## What the task requires
Copy each of the rows below character for character, in order, preserving every pose value and dot coordinate.

## Material for the task
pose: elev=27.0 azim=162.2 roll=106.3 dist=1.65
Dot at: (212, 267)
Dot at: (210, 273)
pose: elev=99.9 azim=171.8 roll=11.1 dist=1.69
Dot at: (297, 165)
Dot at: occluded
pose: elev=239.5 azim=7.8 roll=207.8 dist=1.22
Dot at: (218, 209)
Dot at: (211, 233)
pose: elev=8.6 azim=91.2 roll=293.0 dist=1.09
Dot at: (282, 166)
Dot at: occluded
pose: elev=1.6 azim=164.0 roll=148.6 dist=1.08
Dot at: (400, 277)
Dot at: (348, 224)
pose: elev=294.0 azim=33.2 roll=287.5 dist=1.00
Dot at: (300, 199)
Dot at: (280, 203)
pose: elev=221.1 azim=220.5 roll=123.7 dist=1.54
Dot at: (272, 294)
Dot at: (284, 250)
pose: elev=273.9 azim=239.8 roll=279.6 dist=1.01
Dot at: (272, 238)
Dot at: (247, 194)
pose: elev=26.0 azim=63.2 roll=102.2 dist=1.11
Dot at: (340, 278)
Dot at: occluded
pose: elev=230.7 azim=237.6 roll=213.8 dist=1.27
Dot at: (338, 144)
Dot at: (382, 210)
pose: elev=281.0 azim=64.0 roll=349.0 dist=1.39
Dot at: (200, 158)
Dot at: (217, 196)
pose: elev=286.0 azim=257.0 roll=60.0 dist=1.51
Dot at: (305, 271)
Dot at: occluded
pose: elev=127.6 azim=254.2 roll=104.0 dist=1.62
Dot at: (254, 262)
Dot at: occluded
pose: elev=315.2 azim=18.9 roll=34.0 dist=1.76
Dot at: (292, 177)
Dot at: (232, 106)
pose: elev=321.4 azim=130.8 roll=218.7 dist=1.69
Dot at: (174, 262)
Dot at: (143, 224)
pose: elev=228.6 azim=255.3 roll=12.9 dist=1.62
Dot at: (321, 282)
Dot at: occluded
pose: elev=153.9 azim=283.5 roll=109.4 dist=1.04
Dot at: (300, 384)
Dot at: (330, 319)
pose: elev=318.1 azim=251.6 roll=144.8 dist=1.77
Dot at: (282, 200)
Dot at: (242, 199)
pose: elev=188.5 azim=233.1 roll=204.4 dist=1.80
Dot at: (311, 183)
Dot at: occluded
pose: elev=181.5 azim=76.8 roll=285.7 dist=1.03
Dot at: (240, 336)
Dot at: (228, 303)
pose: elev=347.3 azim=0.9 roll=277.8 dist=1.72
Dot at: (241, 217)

## Task response
pose: elev=27.0 azim=162.2 roll=106.3 dist=1.65
Dot at: (212, 267)
Dot at: (210, 273)
pose: elev=99.9 azim=171.8 roll=11.1 dist=1.69
Dot at: (297, 165)
Dot at: occluded
pose: elev=239.5 azim=7.8 roll=207.8 dist=1.22
Dot at: (218, 209)
Dot at: (211, 233)
pose: elev=8.6 azim=91.2 roll=293.0 dist=1.09
Dot at: (282, 166)
Dot at: occluded
pose: elev=1.6 azim=164.0 roll=148.6 dist=1.08
Dot at: (400, 277)
Dot at: (348, 224)
pose: elev=294.0 azim=33.2 roll=287.5 dist=1.00
Dot at: (300, 199)
Dot at: (280, 203)
pose: elev=221.1 azim=220.5 roll=123.7 dist=1.54
Dot at: (272, 294)
Dot at: (284, 250)
pose: elev=273.9 azim=239.8 roll=279.6 dist=1.01
Dot at: (272, 238)
Dot at: (247, 194)
pose: elev=26.0 azim=63.2 roll=102.2 dist=1.11
Dot at: (340, 278)
Dot at: occluded
pose: elev=230.7 azim=237.6 roll=213.8 dist=1.27
Dot at: (338, 144)
Dot at: (382, 210)
pose: elev=281.0 azim=64.0 roll=349.0 dist=1.39
Dot at: (200, 158)
Dot at: (217, 196)
pose: elev=286.0 azim=257.0 roll=60.0 dist=1.51
Dot at: (305, 271)
Dot at: occluded
pose: elev=127.6 azim=254.2 roll=104.0 dist=1.62
Dot at: (254, 262)
Dot at: occluded
pose: elev=315.2 azim=18.9 roll=34.0 dist=1.76
Dot at: (292, 177)
Dot at: (232, 106)
pose: elev=321.4 azim=130.8 roll=218.7 dist=1.69
Dot at: (174, 262)
Dot at: (143, 224)
pose: elev=228.6 azim=255.3 roll=12.9 dist=1.62
Dot at: (321, 282)
Dot at: occluded
pose: elev=153.9 azim=283.5 roll=109.4 dist=1.04
Dot at: (300, 384)
Dot at: (330, 319)
pose: elev=318.1 azim=251.6 roll=144.8 dist=1.77
Dot at: (282, 200)
Dot at: (242, 199)
pose: elev=188.5 azim=233.1 roll=204.4 dist=1.80
Dot at: (311, 183)
Dot at: occluded
pose: elev=181.5 azim=76.8 roll=285.7 dist=1.03
Dot at: (240, 336)
Dot at: (228, 303)
pose: elev=347.3 azim=0.9 roll=277.8 dist=1.72
Dot at: (241, 217)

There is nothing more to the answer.